We will show this for M a bounded martingale with bounded variation. Why does this suffice? In general, set S_n:=\inf\{t,V_t\leq n\}, noting that V is continuous adapted non-decreasing. If M^{S_n}\equiv 0\,\forall n, then we are done, as the S_ns are increasing. But this is a bounded martingale with bounded variation.

To prove this, we make use of the orthogonality relation which is a key trick for this sort of result: If M is a martingale, with M_s,M_t\in L^2, for s<t, then just by multiplying out:

\mathbb{E}[(M_t-M_s)^2|\mathcal{F}_s]=\mathbb{E}[M_t^2-M_s^2|\mathcal{F}_s] a.s.

Now, for this particular result, we decompose

\mathbb{E}[M_t^2]=\mathbb{E}\left[\sum_{k=0}^{2^n-1}(M_{(k+1)2^{-n}t}^2-M_{k2^{-n}t}^2)\right]=\mathbb{E}[\sum (M_{(k+1)2^{-n}t}-M_{k2^{-n}t})^2]

and then we bound this last term as

\leq \mathbb{E}\left[\sup_k [M_+-M_-]\sum_k |M_+-M_-|\right]
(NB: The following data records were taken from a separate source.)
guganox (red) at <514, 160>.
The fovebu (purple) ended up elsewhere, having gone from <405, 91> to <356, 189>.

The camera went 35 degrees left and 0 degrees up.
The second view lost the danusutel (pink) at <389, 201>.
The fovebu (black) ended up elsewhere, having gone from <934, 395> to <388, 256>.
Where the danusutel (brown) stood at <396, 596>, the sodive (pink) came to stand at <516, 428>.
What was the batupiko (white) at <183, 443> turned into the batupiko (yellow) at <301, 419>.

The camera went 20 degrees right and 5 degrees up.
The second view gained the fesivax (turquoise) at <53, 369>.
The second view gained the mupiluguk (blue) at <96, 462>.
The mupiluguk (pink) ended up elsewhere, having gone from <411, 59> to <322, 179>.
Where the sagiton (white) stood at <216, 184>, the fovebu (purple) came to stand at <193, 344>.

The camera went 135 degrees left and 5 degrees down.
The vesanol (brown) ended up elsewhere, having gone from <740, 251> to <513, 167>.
Now, as n\uparrow\infty, we have \sum_k |M_+-M_-|\uparrow V_t\leq N by the boundedness assumption. Furthermore, M is almost surely continuous on [0,t] and so it is in fact uniformly continuous, which allows us to conclude that

\sup_k |M_+-M_-|\downarrow 0

By bounded convergence, this limit applies equally under the expectation, and so conclude that \mathbb{E}M_t^2=0 for each time t, and so for each time t the martingale is almost surely equal to 0. In the usual, can lift this to rational points by countability, then to all points by continuity.